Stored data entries
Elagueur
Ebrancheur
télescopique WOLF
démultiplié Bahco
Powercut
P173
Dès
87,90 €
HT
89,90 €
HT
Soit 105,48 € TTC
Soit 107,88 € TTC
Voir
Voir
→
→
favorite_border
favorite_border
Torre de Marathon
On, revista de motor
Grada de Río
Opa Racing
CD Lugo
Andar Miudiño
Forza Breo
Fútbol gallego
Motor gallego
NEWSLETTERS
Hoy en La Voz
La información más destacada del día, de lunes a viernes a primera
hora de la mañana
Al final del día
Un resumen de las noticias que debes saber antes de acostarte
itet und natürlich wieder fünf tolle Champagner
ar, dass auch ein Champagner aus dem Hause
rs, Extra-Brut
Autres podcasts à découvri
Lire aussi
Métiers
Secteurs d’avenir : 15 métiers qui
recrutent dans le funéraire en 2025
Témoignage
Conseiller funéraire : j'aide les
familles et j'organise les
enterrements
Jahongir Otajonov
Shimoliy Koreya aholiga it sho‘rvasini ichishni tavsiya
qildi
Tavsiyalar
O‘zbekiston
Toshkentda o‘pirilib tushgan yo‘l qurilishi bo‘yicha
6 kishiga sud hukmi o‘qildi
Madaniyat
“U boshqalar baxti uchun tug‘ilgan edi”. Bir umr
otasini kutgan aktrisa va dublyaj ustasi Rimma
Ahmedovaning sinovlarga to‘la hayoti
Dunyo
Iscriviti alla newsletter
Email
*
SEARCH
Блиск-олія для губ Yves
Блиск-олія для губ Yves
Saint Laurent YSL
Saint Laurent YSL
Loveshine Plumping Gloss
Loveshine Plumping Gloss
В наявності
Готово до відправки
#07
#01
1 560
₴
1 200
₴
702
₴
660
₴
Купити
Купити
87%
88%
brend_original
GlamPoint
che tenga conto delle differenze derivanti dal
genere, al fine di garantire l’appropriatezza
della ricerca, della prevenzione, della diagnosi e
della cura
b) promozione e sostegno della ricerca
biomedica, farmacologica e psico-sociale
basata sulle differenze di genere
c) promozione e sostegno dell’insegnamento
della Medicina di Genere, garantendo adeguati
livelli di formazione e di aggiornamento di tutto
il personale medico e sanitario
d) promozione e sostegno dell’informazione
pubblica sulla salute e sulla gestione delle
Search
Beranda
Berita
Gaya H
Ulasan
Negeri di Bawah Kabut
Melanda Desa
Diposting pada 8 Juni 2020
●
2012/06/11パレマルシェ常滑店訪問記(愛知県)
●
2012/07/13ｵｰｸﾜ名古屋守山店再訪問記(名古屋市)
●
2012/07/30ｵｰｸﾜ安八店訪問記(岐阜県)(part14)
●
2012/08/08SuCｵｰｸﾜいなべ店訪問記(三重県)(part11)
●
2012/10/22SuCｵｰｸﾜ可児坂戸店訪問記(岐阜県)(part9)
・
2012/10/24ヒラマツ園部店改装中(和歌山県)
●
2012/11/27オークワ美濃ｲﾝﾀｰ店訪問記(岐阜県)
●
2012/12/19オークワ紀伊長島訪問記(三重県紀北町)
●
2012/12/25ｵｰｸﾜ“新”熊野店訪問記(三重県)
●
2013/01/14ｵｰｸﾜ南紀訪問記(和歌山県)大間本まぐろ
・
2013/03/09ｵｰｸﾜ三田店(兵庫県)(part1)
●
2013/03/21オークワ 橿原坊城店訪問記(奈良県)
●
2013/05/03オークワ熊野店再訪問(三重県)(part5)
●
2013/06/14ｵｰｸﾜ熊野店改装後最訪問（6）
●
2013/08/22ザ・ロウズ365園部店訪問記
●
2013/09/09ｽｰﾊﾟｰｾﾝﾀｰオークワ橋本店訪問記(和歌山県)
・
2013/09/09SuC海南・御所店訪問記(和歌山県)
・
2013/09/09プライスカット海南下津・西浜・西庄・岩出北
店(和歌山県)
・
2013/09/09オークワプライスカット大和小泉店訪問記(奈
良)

** REQUIRED ACTION **
Reproduce every one of the records above line by line, keeping each character and line break unchanged.

** TASK RESPONSE **
Elagueur
Ebrancheur
télescopique WOLF
démultiplié Bahco
Powercut
P173
Dès
87,90 €
HT
89,90 €
HT
Soit 105,48 € TTC
Soit 107,88 € TTC
Voir
Voir
→
→
favorite_border
favorite_border
Torre de Marathon
On, revista de motor
Grada de Río
Opa Racing
CD Lugo
Andar Miudiño
Forza Breo
Fútbol gallego
Motor gallego
NEWSLETTERS
Hoy en La Voz
La información más destacada del día, de lunes a viernes a primera
hora de la mañana
Al final del día
Un resumen de las noticias que debes saber antes de acostarte
itet und natürlich wieder fünf tolle Champagner
ar, dass auch ein Champagner aus dem Hause
rs, Extra-Brut
Autres podcasts à découvri
Lire aussi
Métiers
Secteurs d’avenir : 15 métiers qui
recrutent dans le funéraire en 2025
Témoignage
Conseiller funéraire : j'aide les
familles et j'organise les
enterrements
Jahongir Otajonov
Shimoliy Koreya aholiga it sho‘rvasini ichishni tavsiya
qildi
Tavsiyalar
O‘zbekiston
Toshkentda o‘pirilib tushgan yo‘l qurilishi bo‘yicha
6 kishiga sud hukmi o‘qildi
Madaniyat
“U boshqalar baxti uchun tug‘ilgan edi”. Bir umr
otasini kutgan aktrisa va dublyaj ustasi Rimma
Ahmedovaning sinovlarga to‘la hayoti
Dunyo
Iscriviti alla newsletter
Email
*
SEARCH
Блиск-олія для губ Yves
Блиск-олія для губ Yves
Saint Laurent YSL
Saint Laurent YSL
Loveshine Plumping Gloss
Loveshine Plumping Gloss
В наявності
Готово до відправки
#07
#01
1 560
₴
1 200
₴
702
₴
660
₴
Купити
Купити
87%
88%
brend_original
GlamPoint
che tenga conto delle differenze derivanti dal
genere, al fine di garantire l’appropriatezza
della ricerca, della prevenzione, della diagnosi e
della cura
b) promozione e sostegno della ricerca
biomedica, farmacologica e psico-sociale
basata sulle differenze di genere
c) promozione e sostegno dell’insegnamento
della Medicina di Genere, garantendo adeguati
livelli di formazione e di aggiornamento di tutto
il personale medico e sanitario
d) promozione e sostegno dell’informazione
pubblica sulla salute e sulla gestione delle
Search
Beranda
Berita
Gaya H
Ulasan
Negeri di Bawah Kabut
Melanda Desa
Diposting pada 8 Juni 2020
●
2012/06/11パレマルシェ常滑店訪問記(愛知県)
●
2012/07/13ｵｰｸﾜ名古屋守山店再訪問記(名古屋市)
●
2012/07/30ｵｰｸﾜ安八店訪問記(岐阜県)(part14)
●
2012/08/08SuCｵｰｸﾜいなべ店訪問記(三重県)(part11)
●
2012/10/22SuCｵｰｸﾜ可児坂戸店訪問記(岐阜県)(part9)
・
2012/10/24ヒラマツ園部店改装中(和歌山県)
●
2012/11/27オークワ美濃ｲﾝﾀｰ店訪問記(岐阜県)
●
2012/12/19オークワ紀伊長島訪問記(三重県紀北町)
●
2012/12/25ｵｰｸﾜ“新”熊野店訪問記(三重県)
●
2013/01/14ｵｰｸﾜ南紀訪問記(和歌山県)大間本まぐろ
・
2013/03/09ｵｰｸﾜ三田店(兵庫県)(part1)
●
2013/03/21オークワ 橿原坊城店訪問記(奈良県)
●
2013/05/03オークワ熊野店再訪問(三重県)(part5)
●
2013/06/14ｵｰｸﾜ熊野店改装後最訪問（6）
●
2013/08/22ザ・ロウズ365園部店訪問記
●
2013/09/09ｽｰﾊﾟｰｾﾝﾀｰオークワ橋本店訪問記(和歌山県)
・
2013/09/09SuC海南・御所店訪問記(和歌山県)
・
2013/09/09プライスカット海南下津・西浜・西庄・岩出北
店(和歌山県)
・
2013/09/09オークワプライスカット大和小泉店訪問記(奈
良)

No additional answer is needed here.